Hospitality is one gift of the Holy Spirit I covet. I love it when I visit the home of someone who is given to hospitality. You don’t feel that they “fixed up” because they knew you were coming, but rather that there is a place in their heart and in their home where guests are always welcome. Personally, if I know you are coming I will probably pick up a bit, but I do want my guests to feel that they are welcome any time.
I like having people over for a meal, especially when the atmosphere is casual and the guests are congenial. There is something about sharing good food that makes for good conversation and feeds long lasting relationships. I’ve found that the best rule of thumb, as a hostess, is to keep it simple. The food should be tasty, but not necessarily the center of attention. After all, the food is the excuse for getting together, not the main point! Therefore, with only rare exceptions, I keep it simple.
I recently posted a blog about a luncheon I hosted for two good friends who did not know one another. I hoped that they would like one another as much as I liked each of them, so I wanted the atmosphere to be relaxed and comfortable. I planned Quiche Lorraine as the main dish. I have a wonderful recipe, which I will share with you, that I have used for a many years. It is easy to prepare, never fails, and it can be made a day ahead if necessary. For that lunch, I bought a lovely loaf of whole grain bread from the bakery and planned to serve fresh asparagus as a side dish along with a relish tray of homemade pickles.
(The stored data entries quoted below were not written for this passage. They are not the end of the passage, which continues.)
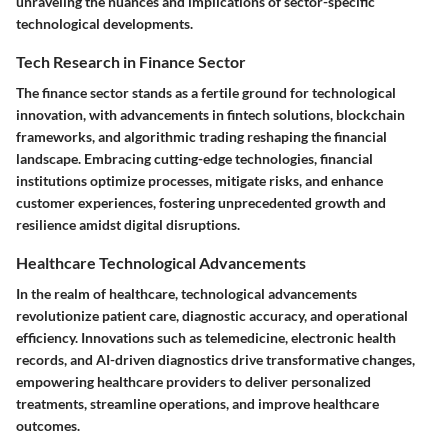
unraveling the nuances and implications of sector-specific
technological developments.
Tech Research in Finance Sector
The finance sector stands as a fertile ground for technological
innovation, with advancements in fintech solutions, blockchain
frameworks, and algorithmic trading reshaping the financial
landscape. Embracing cutting-edge technologies, financial
institutions optimize processes, mitigate risks, and enhance
customer experiences, fostering unprecedented growth and
resilience amidst digital disruptions.
Healthcare Technological Advancements
In the realm of healthcare, technological advancements
revolutionize patient care, diagnostic accuracy, and operational
efficiency. Innovations such as telemedicine, electronic health
records, and AI-driven diagnostics drive transformative changes,
empowering healthcare providers to deliver personalized
treatments, streamline operations, and improve healthcare
outcomes.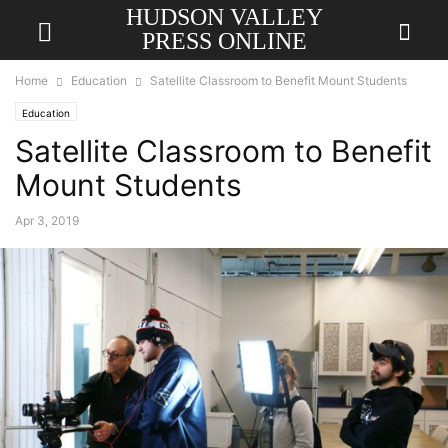
HUDSON VALLEY
PRESS ONLINE
Home
Education
Satellite Classroom to Benefit Mount Students
Education
Satellite Classroom to Benefit
Mount Students
Apr 3, 2019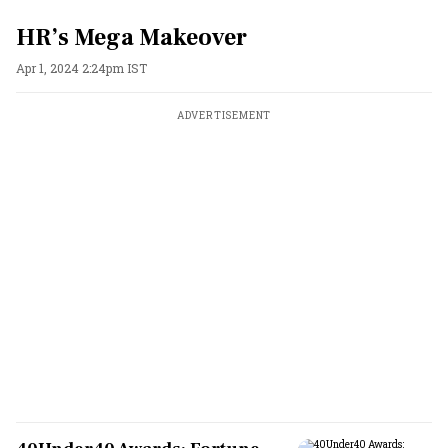
HR’s Mega Makeover
Apr 1, 2024 2:24pm IST
ADVERTISEMENT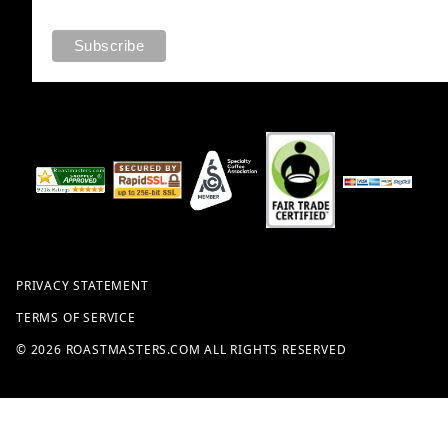
PRIVACY STATEMENT
TERMS OF SERVICE
© 2026 ROASTMASTERS.COM ALL RIGHTS RESERVED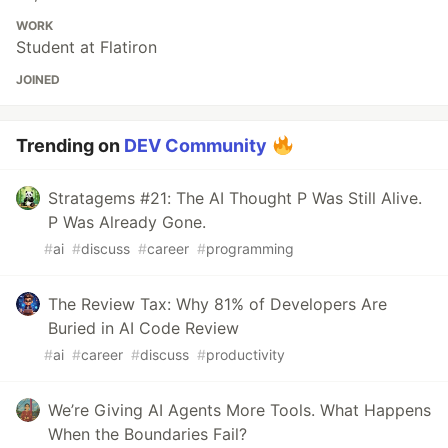
WORK
Student at Flatiron
JOINED
Trending on
DEV Community
Stratagems #21: The AI Thought P Was Still Alive.
P Was Already Gone.
#
ai
#
discuss
#
career
#
programming
The Review Tax: Why 81% of Developers Are
Buried in AI Code Review
#
ai
#
career
#
discuss
#
productivity
We’re Giving AI Agents More Tools. What Happens
When the Boundaries Fail?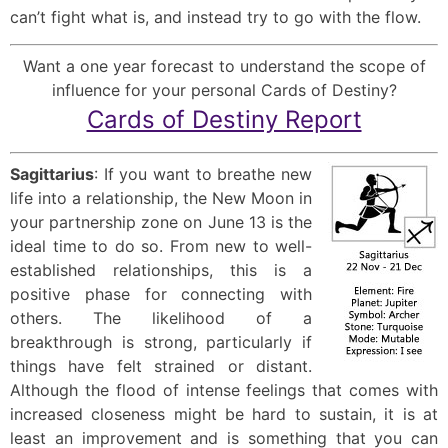
can’t fight what is, and instead try to go with the flow.
Want a one year forecast to understand the scope of
influence for your personal Cards of Destiny?
Cards of Destiny Report
Sagittarius
: If you want to breathe new
life into a relationship, the New Moon in
your partnership zone on June 13 is the
ideal time to do so. From new to well-
established relationships, this is a
positive phase for connecting with
others. The likelihood of a
breakthrough is strong, particularly if
things have felt strained or distant.
Although the flood of intense feelings that comes with
increased closeness might be hard to sustain, it is at
least an improvement and is something that you can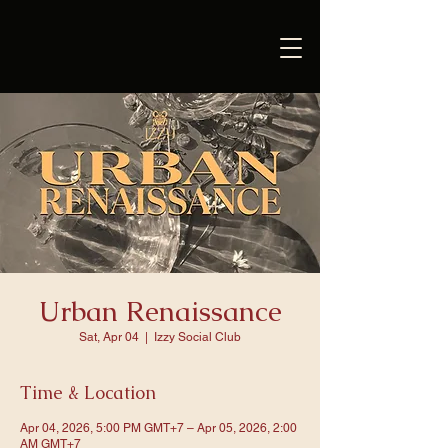
Urban Renaissance
Sat, Apr 04
  |  
Izzy Social Club
Time & Location
Apr 04, 2026, 5:00 PM GMT+7 – Apr 05, 2026, 2:00
AM GMT+7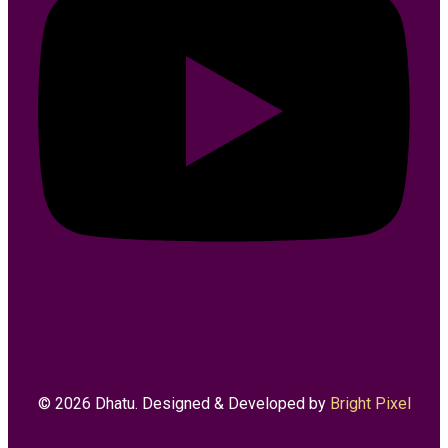
© 2026 Dhatu. Designed & Developed by
Bright Pixel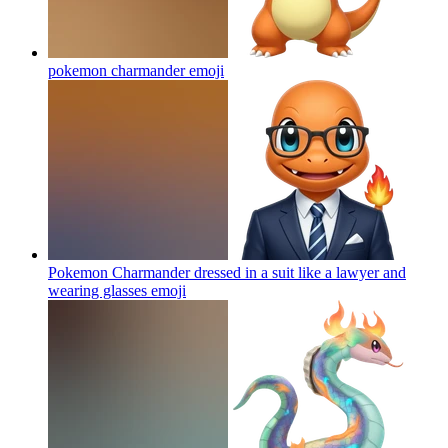
pokemon charmander
emoji
Pokemon Charmander dressed in a suit like a lawyer and
wearing glasses
emoji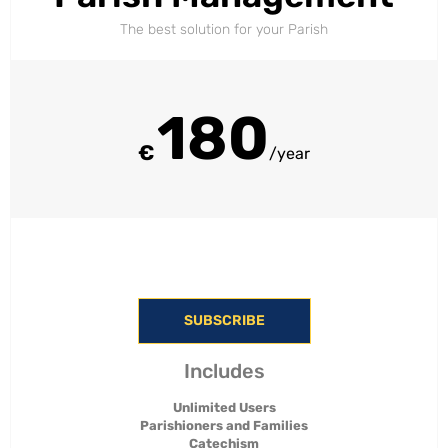
The best solution for your Parish
180
€
/year
SUBSCRIBE
Includes
Unlimited Users
Parishioners and Families
Catechism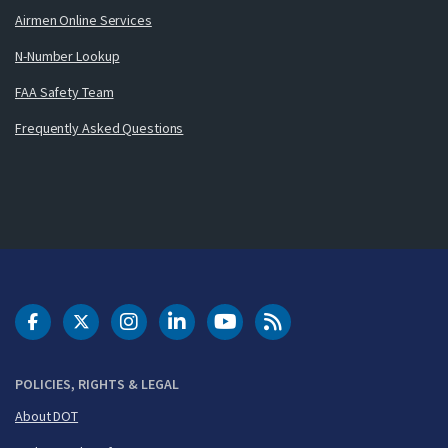
Airmen Online Services
N-Number Lookup
FAA Safety Team
Frequently Asked Questions
DOT Facebook
DOT Twitter
DOT Instagram
DOT LinkedIn
FAA YouTube
Cleared for Takeoff 
POLICIES, RIGHTS & LEGAL
About DOT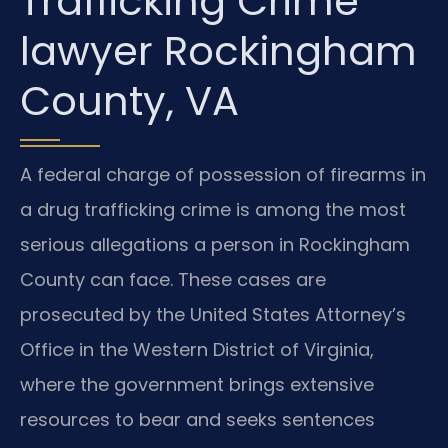
Trafficking Crime
lawyer Rockingham
County, VA
A federal charge of possession of firearms in
a drug trafficking crime is among the most
serious allegations a person in Rockingham
County can face. These cases are
prosecuted by the United States Attorney’s
Office in the Western District of Virginia,
where the government brings extensive
resources to bear and seeks sentences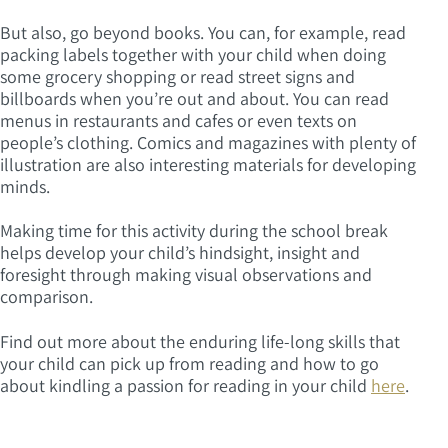
But also, go beyond books. You can, for example, read
packing labels together with your child when doing
some grocery shopping or read street signs and
billboards when you’re out and about. You can read
menus in restaurants and cafes or even texts on
people’s clothing. Comics and magazines with plenty of
illustration are also interesting materials for developing
minds.
Making time for this activity during the school break
helps develop your child’s hindsight, insight and
foresight through making visual observations and
comparison.
Find out more about the enduring life-long skills that
your child can pick up from reading and how to go
about kindling a passion for reading in your child
here
.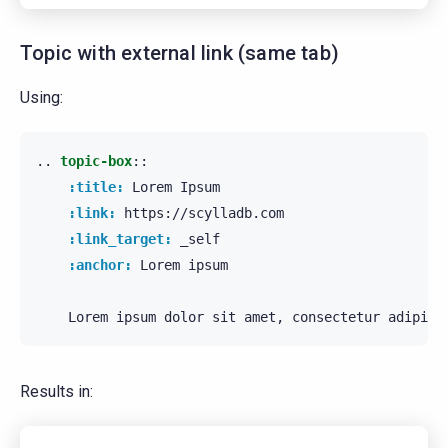
Topic with external link (same tab)
Using:
..
topic-box
::
:title:
 Lorem Ipsum

:link:
 https://scylladb.com

:link_target:
 _self

:anchor:
 Lorem ipsum

Results in: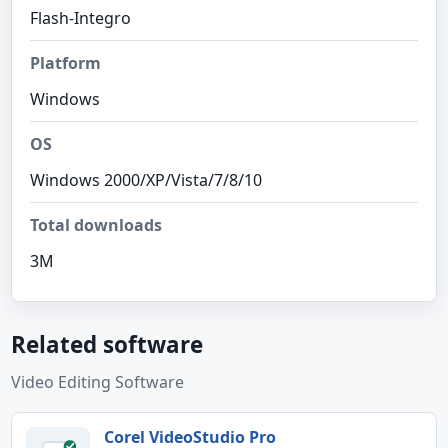
Flash-Integro
Platform
Windows
OS
Windows 2000/XP/Vista/7/8/10
Total downloads
3M
Related software
Video Editing Software
Corel VideoStudio Pro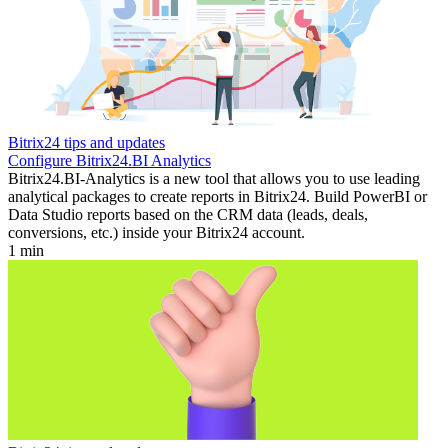
Bitrix24 tips and updates
Configure Bitrix24.BI Analytics
Bitrix24.BI-Analytics is a new tool that allows you to use leading
analytical packages to create reports in Bitrix24. Build PowerBI or
Data Studio reports based on the CRM data (leads, deals,
conversions, etc.) inside your Bitrix24 account.
1 min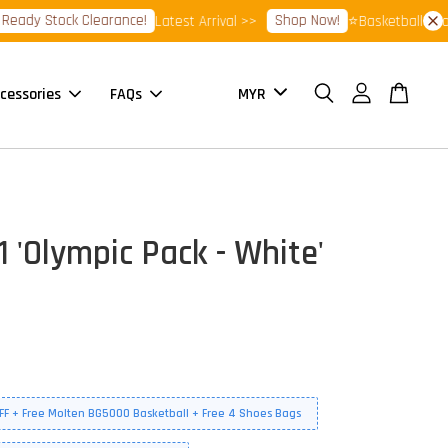
dy Stock Clearance!
Shop Now!
Latest Arrival >>
⭐Basketball Footwea
cessories
FAQs
 'Olympic Pack - White'
FF + Free Molten BG5000 Basketball + Free 4 Shoes Bags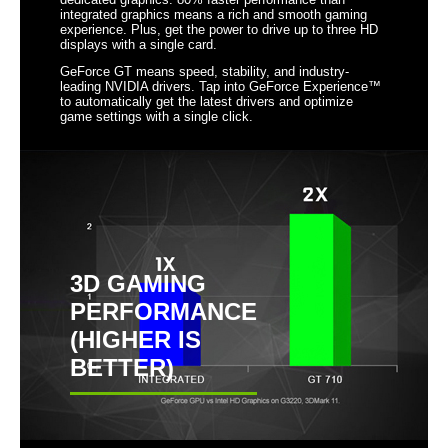
integrated graphics means a rich and smooth gaming
HDMI 1.4a connector
experience. Plus, get the power to drive up to three HD
displays with a single card.
NVIDIA Adaptive Vertical Sync
GeForce GT means speed, stability, and industry-
leading NVIDIA drivers. Tap into GeForce Experience™
Microsoft DirectX 12 API (feature level
to automatically get the latest drivers and optimize
11_0) Support
game settings with a single click.
NVIDIA FXAA Technology
NVIDIA PureVideo HD Technology
NVIDIA CUDA Technology with OpenCL
support
OpenGL 4.6 Support
3D GAMING
PERFORMANCE
Form Factor & Dimensions
(HIGHER IS
Max GPU Length
114 mm
BETTER)
Card Dimensions (L x
4.50" x 4.38"
H)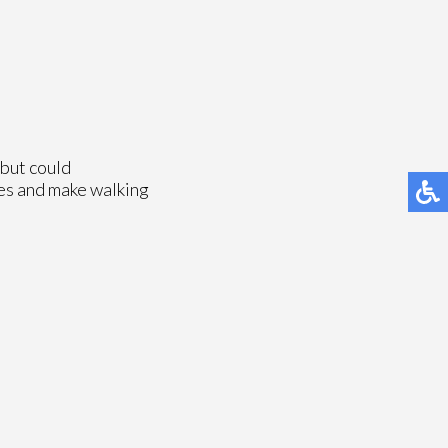
 but could
ies and make walking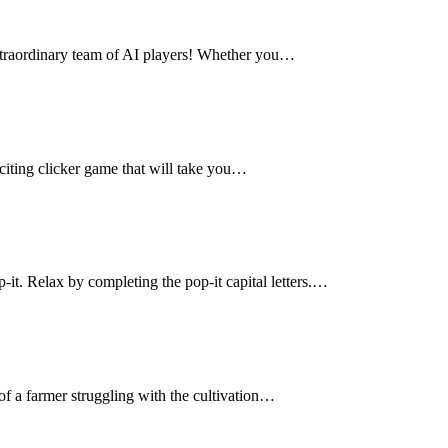
 extraordinary team of AI players! Whether you…
citing clicker game that will take you…
-it. Relax by completing the pop-it capital letters.…
of a farmer struggling with the cultivation…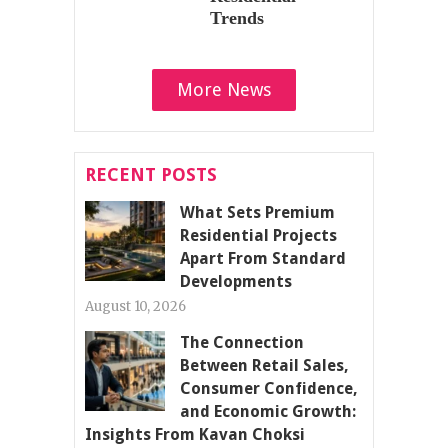
Trends
More News
RECENT POSTS
What Sets Premium
Residential Projects
Apart From Standard
Developments
August 10, 2026
The Connection
Between Retail Sales,
Consumer Confidence,
and Economic Growth:
Insights From Kavan Choksi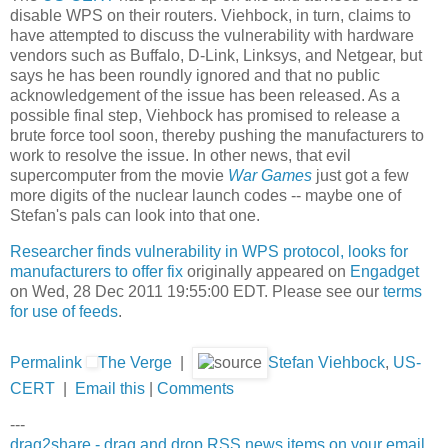
disable WPS on their routers. Viehbock, in turn, claims to
have attempted to discuss the vulnerability with hardware
vendors such as Buffalo, D-Link, Linksys, and Netgear, but
says he has been roundly ignored and that no public
acknowledgement of the issue has been released. As a
possible final step, Viehbock has promised to release a
brute force tool soon, thereby pushing the manufacturers to
work to resolve the issue. In other news, that evil
supercomputer from the movie
War Games
just got a few
more digits of the nuclear launch codes -- maybe one of
Stefan's pals can look into that one.
Researcher finds vulnerability in WPS protocol, looks for
manufacturers to offer fix
originally appeared on
Engadget
on Wed, 28 Dec 2011 19:55:00 EDT. Please see our
terms
for use of feeds
.
Permalink
The Verge
|
Stefan Viehbock
,
US-
CERT
|
Email this
|
Comments
---
drag2share - drag and drop RSS news items on your email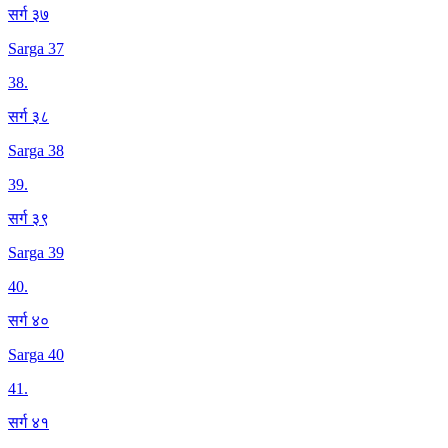
सर्ग ३७
Sarga 37
38
.
सर्ग ३८
Sarga 38
39
.
सर्ग ३९
Sarga 39
40
.
सर्ग ४०
Sarga 40
41
.
सर्ग ४१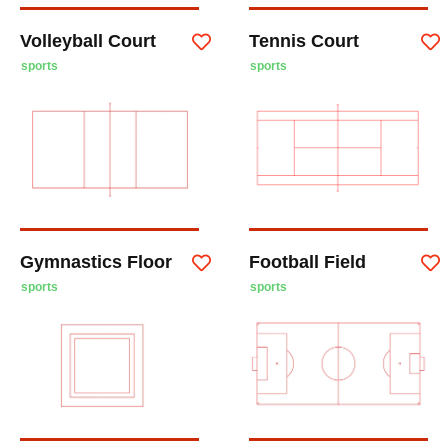
Volleyball Court
Tennis Court
sports
sports
Gymnastics Floor
Football Field
sports
sports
For the quiche, I used a refrigerated pie crust. I like to use the kind that come rolled up in a box rather than the frozen ones in aluminum pie plates. I can bring the boxed shell to room temperature, place it in my own pretty pie pan, and it looks like I made it from scratch! I also like to use aged Swiss cheese in this recipe, if possible, instead of the more readily available natural Swiss cheese. And please don’t use “processed Swiss Cheese” as its flavor is completely unsuitable. The difference in taste for the aged natural Swiss cheese is worth the extra time to find and a few extra pennies to purchase.
Another tip for success with this pie is to pre-cook the crust a bit before adding the filling. I preheat the oven to 450 degrees, place the crust in a pie pan, and crimp the edges to make a rim around the top. Then I pierce the crust lightly all over with a fork and cook it for only 7 minutes. This will allow the surface of the crust to begin to brown so that the filling will not make the crust soggy.
Here is the recipe and directions for making Quiche Lorraine.
- 1 9-10″ unbaked pastry shell
- 8 slices bacon
- 8 oz natural Swiss Cheese, shredded (2 cups, preferably aged Swiss)
- 1 Tablespoon all-purpose flour
- 1/2 teaspoon salt
- 3 eggs, beaten
- 1 3/4 cups milk
- Dash nutmeg
Bake pastry shell in very hot (450 degrees) oven for only 7 minutes. Remove from oven and cool. Reduce oven temperature to 375 degrees.
Cook bacon til crisp; drain and crumble. Set aside 2 tablespoons bacon for later and sprinkle the remaining pieces in the bottom of the pie shell. Add the shredded cheese. Combine remaining ingredients; pour over cheese in pie shell. Scatter reserved bacon crumbles on top.
Bake in 375 degree oven for about 35 – 40 minutes or until almost set in the center. Let cool 10 – 15 minutes before serving.